=== Working data ===

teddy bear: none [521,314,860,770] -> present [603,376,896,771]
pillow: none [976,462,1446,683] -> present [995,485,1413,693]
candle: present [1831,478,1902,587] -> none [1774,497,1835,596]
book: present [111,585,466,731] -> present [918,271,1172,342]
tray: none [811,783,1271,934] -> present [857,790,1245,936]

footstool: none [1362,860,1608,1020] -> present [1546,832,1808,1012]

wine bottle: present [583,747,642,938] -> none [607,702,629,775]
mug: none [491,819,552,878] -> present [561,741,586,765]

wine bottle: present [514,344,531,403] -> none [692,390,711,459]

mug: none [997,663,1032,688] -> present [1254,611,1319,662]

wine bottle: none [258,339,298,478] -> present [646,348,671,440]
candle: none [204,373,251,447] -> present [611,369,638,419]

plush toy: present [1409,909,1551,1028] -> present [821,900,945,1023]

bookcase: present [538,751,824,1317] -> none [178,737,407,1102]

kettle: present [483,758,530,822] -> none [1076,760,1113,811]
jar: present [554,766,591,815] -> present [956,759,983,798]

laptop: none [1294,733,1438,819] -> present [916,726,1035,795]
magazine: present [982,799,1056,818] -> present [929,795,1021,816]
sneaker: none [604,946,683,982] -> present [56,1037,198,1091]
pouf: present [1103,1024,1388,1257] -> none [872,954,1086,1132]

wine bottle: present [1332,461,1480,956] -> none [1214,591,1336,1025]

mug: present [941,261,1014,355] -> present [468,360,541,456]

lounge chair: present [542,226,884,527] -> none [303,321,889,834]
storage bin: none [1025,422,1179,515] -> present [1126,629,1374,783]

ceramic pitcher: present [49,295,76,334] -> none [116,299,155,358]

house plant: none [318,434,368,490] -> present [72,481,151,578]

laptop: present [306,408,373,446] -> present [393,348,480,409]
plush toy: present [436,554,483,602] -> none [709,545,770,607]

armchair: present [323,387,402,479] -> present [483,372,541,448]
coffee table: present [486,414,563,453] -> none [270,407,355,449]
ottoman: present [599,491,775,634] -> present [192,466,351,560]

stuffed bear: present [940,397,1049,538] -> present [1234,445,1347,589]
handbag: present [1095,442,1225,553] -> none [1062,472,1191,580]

===

■ Required work: Word for word, output all of the material.

■ Result of the exercise:
teddy bear: none [521,314,860,770] -> present [603,376,896,771]
pillow: none [976,462,1446,683] -> present [995,485,1413,693]
candle: present [1831,478,1902,587] -> none [1774,497,1835,596]
book: present [111,585,466,731] -> present [918,271,1172,342]
tray: none [811,783,1271,934] -> present [857,790,1245,936]

footstool: none [1362,860,1608,1020] -> present [1546,832,1808,1012]

wine bottle: present [583,747,642,938] -> none [607,702,629,775]
mug: none [491,819,552,878] -> present [561,741,586,765]

wine bottle: present [514,344,531,403] -> none [692,390,711,459]

mug: none [997,663,1032,688] -> present [1254,611,1319,662]

wine bottle: none [258,339,298,478] -> present [646,348,671,440]
candle: none [204,373,251,447] -> present [611,369,638,419]

plush toy: present [1409,909,1551,1028] -> present [821,900,945,1023]

bookcase: present [538,751,824,1317] -> none [178,737,407,1102]

kettle: present [483,758,530,822] -> none [1076,760,1113,811]
jar: present [554,766,591,815] -> present [956,759,983,798]

laptop: none [1294,733,1438,819] -> present [916,726,1035,795]
magazine: present [982,799,1056,818] -> present [929,795,1021,816]
sneaker: none [604,946,683,982] -> present [56,1037,198,1091]
pouf: present [1103,1024,1388,1257] -> none [872,954,1086,1132]

wine bottle: present [1332,461,1480,956] -> none [1214,591,1336,1025]

mug: present [941,261,1014,355] -> present [468,360,541,456]

lounge chair: present [542,226,884,527] -> none [303,321,889,834]
storage bin: none [1025,422,1179,515] -> present [1126,629,1374,783]

ceramic pitcher: present [49,295,76,334] -> none [116,299,155,358]

house plant: none [318,434,368,490] -> present [72,481,151,578]

laptop: present [306,408,373,446] -> present [393,348,480,409]
plush toy: present [436,554,483,602] -> none [709,545,770,607]

armchair: present [323,387,402,479] -> present [483,372,541,448]
coffee table: present [486,414,563,453] -> none [270,407,355,449]
ottoman: present [599,491,775,634] -> present [192,466,351,560]

stuffed bear: present [940,397,1049,538] -> present [1234,445,1347,589]
handbag: present [1095,442,1225,553] -> none [1062,472,1191,580]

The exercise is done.